EXERCISE GOAL
Extract from the entries below, exactly as given, only the lines from the line containing "Thời sự trưa 11h30 Chủ nhật ngày 8/3/2026" to the line containing "214 lượt xem", both lines included.
[[ ENTRIES PROVIDED open ]]
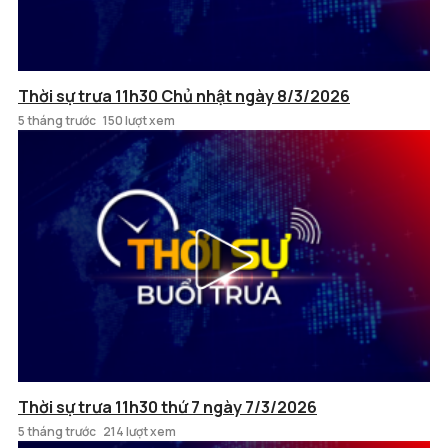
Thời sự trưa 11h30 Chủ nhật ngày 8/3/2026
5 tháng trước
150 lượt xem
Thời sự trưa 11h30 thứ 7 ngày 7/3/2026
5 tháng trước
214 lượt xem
[[ ENTRIES PROVIDED closed ]]
[[ ENTRIES PROVIDED open ]]
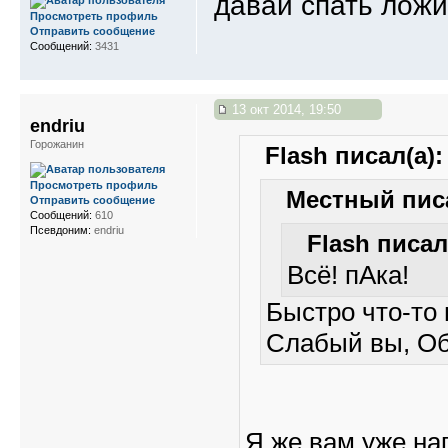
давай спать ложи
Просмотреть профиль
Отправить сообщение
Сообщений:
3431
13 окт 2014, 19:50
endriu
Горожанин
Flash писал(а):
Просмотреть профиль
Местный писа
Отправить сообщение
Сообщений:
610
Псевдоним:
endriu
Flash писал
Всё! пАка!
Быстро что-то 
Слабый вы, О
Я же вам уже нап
[[ ENTRIES PROVIDED closed ]]
[[ ENTRIES PROVIDED open ]]
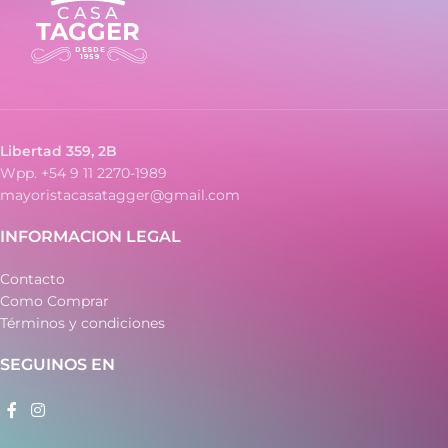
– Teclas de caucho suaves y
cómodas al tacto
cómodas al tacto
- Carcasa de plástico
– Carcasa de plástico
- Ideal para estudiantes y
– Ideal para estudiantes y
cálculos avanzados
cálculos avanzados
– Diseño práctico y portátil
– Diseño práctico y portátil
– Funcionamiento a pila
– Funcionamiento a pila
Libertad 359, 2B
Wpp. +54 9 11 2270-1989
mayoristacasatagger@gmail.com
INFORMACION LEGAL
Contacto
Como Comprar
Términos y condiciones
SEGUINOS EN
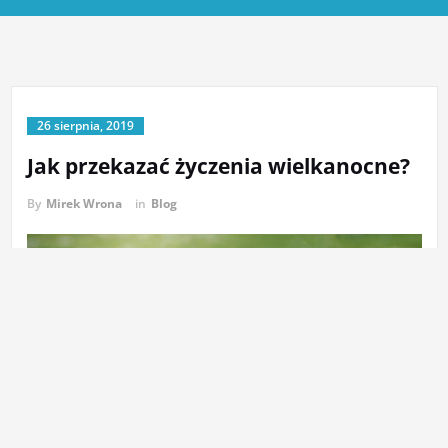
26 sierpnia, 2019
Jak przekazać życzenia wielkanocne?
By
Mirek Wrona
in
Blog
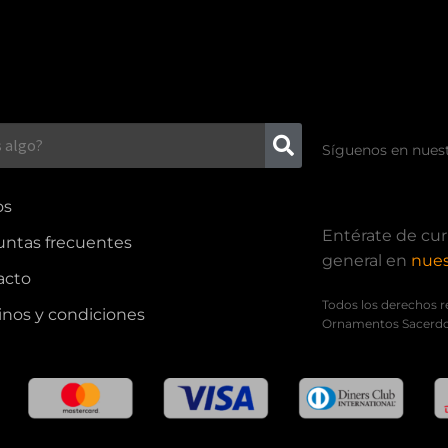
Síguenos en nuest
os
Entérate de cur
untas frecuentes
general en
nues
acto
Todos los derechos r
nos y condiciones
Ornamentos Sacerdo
[[ ENTRIES PROVIDED closed ]]
OUTPUT FOR THIS TASK
Thời sự trưa 11h30 Chủ nhật ngày 8/3/2026
5 tháng trước
150 lượt xem
Thời sự trưa 11h30 thứ 7 ngày 7/3/2026
5 tháng trước
214 lượt xem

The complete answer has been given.